First, let’s just take a look at the data points when segmented by supplement method and dosage:

library(ggplot2)
qplot(len, fill=supp, facets=~supp~dose, data=ToothGrowth, binwidth=1)

Looking at the table above, I’d say that the higher dose of 2 milligrams is the most effective, but which one is better OJ or VC? We’ll need some confidence intervals to determine that. In any case, do the dosage amount matter? Let’s look at a box and whisker to compare dosage amounts.

ggplot(aes(x=dose, y=len), data=ToothGrowth) + 
geom_boxplot(aes(fill=dose)) + xlab("Miligrams") + ylab("Length") 

Based on the box and whisker, definitely the more vitamin C the longer the teeth will grow.

Across the dosage amounts, which method seems to yield more teeth growth?

ggplot(aes(x=supp, y=len), data=ToothGrowth) + geom_boxplot(aes(fill=supp)) + xlab("Method") + ylab("Length") 

Looks, like OJ might be the best delivery method across the 3 dosage levels, but we’ll need some CI’s to determine that for sure.

Part 2: Perform a basic summary of the data.

summary(ToothGrowth)

##       len        supp     dose   
##  Min.   : 4.20   OJ:30   0.5:20  
##  1st Qu.:13.07   VC:30   1  :20  
##  Median :19.25           2  :20  
##  Mean   :18.81                   
##  3rd Qu.:25.27                   
##  Max.   :33.90

We have two supplement methods: OJ and Ascorbic Acid. And we have three dosage levels: .05, 1, and 2 milligrams. We want to know if the supplement method has any impact on teeth growth and if dosage levels do as well.

Part 3: Use confidence intervals and/or hypothesis tests to compare tooth growth by supp and dose.

The first question is the vitamin C delivery method of OJ better than straight Ascorbic acid at growing guinue pig’s teeth. Let’s look at whether length is really a function of supplement method and compare equal variance test to unequal variance test. (Recall that the default confidence level for t.test is 95% in R, so I will not specify that in my t.tests below).

t.test(len~supp, data=ToothGrowth, paired=FALSE, var.equal=TRUE)

## 
##  Two Sample t-test
## 
## data:  len by supp
## t = 1.9153, df = 58, p-value = 0.06039
## alternative hypothesis: true difference in means is not equal to 0
## 95 percent confidence interval:
##  -0.1670064  7.5670064
## sample estimates:
## mean in group OJ mean in group VC 
##         20.66333         16.96333

t.test(len~supp, data=ToothGrowth, paired=FALSE, var.equal=FALSE)

**GIVEN INFORMATION**
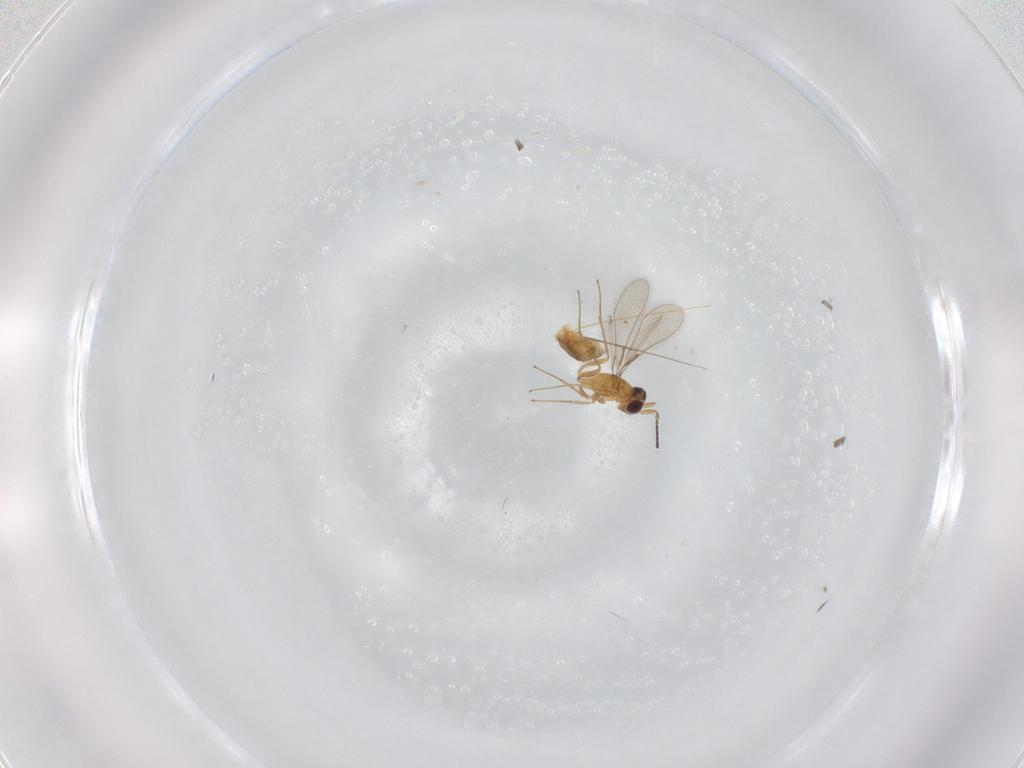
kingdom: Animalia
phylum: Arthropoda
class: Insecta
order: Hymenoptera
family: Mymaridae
==
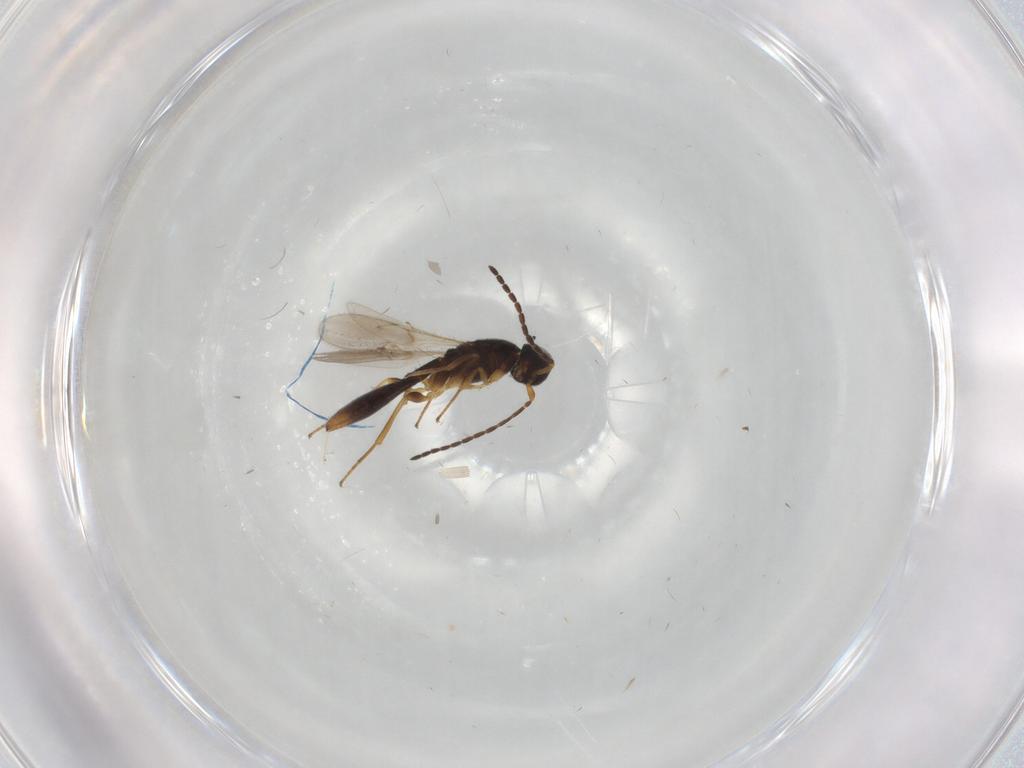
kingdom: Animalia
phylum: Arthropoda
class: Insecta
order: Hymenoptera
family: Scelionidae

**PROBLEMS AND TASKS**
1. Answer these questions about the tooth growth analysis above the listing:
(a) What p-value does the equal-variance two-sample t-test report?
(b) What default confidence level for t.test in R does the writer mention?
(c) How many observations does the summary show for each supplement method?
2. Proceed with the tooth growth analysis above the listing, picking up right after its last line.

**FINAL RESULTS**
1.
(a) 0.06039
(b) 95%
(c) 30 each (OJ: 30, VC: 30)

2.
## 
##  Welch Two Sample t-test
## 
## data:  len by supp
## t = 1.9153, df = 55.309, p-value = 0.06063
## alternative hypothesis: true difference in means is not equal to 0
## 95 percent confidence interval:
##  -0.1710156  7.5710156
## sample estimates:
## mean in group OJ mean in group VC 
##         20.66333         16.96333

Okay, so the results of those are very similar, but it looks like since we have p-values greater than 5% and confidence intervals that contain 0, we cannot reject the null in favor of the alternative. The alternative would be that the difference in means is not zero, i.e., that there is difference between supplement methods.

Now let’s look at the dosage levels.

dose_05 <- ToothGrowth[ToothGrowth$dose==.5,1]
dose_1 <- ToothGrowth[ToothGrowth$dose==1,1]
dose_2 <- ToothGrowth[ToothGrowth$dose==2,1]

There is probably a better way to test all the combinations of doses, but I’m just going to slug it out this way and assume unequal variances:

dose_05to1 <- t.test(dose_05, dose_1, paired=FALSE, var.equal=FALSE)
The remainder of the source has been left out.